At the end of an elephant ride through swaying tree branches and tall scrub, across streams and rivulets in search of the elusive tiger in Dhikala, Vikas, our guide, said, "Sometimes we see tigers every other day. Once we sight a tiger, we know it'll be somewhere in the vicinity on successive days. Then we're able to show our visitors on jeep or elephant back. At other times, months go by without tiger sightings. One man came for 16 annual visits before he saw one! Others come casually and see rare sights like a tigress playing with its cubs. It's all a matter of luck!"
The forest authorities ensure that tourists respect the sanctity of the forest country. Their rules and regulations, among others, ensure that all visitors carry their own bags for non-biodegradable litter to be disposed of in bins outside the CTR. Smoking and consumption of alcohol and non-vegetarian food is prohibited. Playing transistors and tape recorders is not permitted, nor is walking or trekking alone through the reserve. Their "Tips for Visitors" aim to instil sensitivity even among the uninitiated.
Things cannot be predetermined in a natural environment. Treasure such moments because they will be unique.
Do not expect to see wild animals and birds as a matter of right. Be patient and understanding.
Wear shades that blend with the natural environment.
Do not assume you know all the answers. If you ask questions, chances are you'll leave a more informed person.

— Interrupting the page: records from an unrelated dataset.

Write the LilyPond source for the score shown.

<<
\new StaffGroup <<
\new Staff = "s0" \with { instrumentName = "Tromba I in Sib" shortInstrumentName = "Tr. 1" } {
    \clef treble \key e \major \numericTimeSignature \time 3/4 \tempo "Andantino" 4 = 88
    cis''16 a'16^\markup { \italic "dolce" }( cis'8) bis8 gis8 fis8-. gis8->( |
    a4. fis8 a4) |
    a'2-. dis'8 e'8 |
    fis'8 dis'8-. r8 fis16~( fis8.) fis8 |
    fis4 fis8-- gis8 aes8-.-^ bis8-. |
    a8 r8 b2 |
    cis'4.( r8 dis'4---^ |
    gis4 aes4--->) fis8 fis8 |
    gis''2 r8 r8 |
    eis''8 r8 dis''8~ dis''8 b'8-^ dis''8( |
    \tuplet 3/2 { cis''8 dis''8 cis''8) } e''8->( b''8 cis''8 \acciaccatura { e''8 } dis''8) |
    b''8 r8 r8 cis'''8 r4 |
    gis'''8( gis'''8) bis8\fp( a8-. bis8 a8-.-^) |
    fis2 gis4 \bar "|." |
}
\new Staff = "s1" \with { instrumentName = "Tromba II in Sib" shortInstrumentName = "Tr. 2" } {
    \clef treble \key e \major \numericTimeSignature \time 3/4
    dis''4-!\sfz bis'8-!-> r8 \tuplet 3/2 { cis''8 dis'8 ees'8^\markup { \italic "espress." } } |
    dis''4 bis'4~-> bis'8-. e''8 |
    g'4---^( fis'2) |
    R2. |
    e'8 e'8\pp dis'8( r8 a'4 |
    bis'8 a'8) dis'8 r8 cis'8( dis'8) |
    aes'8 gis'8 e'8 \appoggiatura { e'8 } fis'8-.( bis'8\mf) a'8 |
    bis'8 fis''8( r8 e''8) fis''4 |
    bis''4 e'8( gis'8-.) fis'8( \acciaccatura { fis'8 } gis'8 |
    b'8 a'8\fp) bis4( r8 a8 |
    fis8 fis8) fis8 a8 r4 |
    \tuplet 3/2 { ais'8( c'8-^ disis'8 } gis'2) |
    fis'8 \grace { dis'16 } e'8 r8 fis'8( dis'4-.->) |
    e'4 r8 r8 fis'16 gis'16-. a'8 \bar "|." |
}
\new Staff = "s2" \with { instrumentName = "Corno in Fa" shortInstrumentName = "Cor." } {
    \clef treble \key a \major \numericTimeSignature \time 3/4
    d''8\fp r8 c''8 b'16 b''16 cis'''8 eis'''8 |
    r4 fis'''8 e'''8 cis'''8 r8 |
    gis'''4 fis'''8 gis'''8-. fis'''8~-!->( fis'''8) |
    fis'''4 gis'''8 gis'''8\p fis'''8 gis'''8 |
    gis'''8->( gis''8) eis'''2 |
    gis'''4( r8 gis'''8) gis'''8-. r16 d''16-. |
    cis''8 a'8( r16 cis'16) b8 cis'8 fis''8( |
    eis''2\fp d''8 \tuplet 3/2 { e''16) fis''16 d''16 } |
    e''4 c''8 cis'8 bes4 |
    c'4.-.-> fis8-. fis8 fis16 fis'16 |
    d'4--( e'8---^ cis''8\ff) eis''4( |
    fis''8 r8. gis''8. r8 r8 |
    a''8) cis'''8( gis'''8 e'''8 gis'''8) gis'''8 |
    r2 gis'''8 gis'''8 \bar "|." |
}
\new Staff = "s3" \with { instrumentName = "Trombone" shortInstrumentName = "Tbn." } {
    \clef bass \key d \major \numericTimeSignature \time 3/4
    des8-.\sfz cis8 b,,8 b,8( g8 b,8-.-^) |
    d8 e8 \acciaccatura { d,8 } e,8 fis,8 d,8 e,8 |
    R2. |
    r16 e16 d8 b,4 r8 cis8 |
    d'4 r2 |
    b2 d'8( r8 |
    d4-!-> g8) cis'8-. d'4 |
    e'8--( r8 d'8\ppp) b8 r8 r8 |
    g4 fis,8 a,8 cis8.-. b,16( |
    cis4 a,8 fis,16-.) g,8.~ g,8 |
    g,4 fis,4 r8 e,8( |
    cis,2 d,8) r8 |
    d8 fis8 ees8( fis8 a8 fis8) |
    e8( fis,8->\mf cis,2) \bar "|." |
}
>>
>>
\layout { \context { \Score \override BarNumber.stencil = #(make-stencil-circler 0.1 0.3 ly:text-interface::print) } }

Do not expect privileges. Remember, you are only one of the many visitors.
* * *
A film show on tiger country organised for visitors at Dhikala showed a picture of mahout Subedar Ali. Half of his face was torn when he went alone into the forest on elephant to collect fodder. Many difficult surgeries later, he returned and, to his colleagues' amazement, begged to get back to his old job within the forest. As he said simply: "Kyoonki mujjhe ye bahuth accha lagta hai (because I like it very much"). A former chief wildlife warden of the State echoed this fascination for the forest and spoke of being drawn to Corbett Sanctuary "Jaadu sa (Like magic").
And I realise that this is common among wildlife enthusiasts in India and abroad for the Corbett Tiger Reserve, an eternal magic that has never ceased to enchant.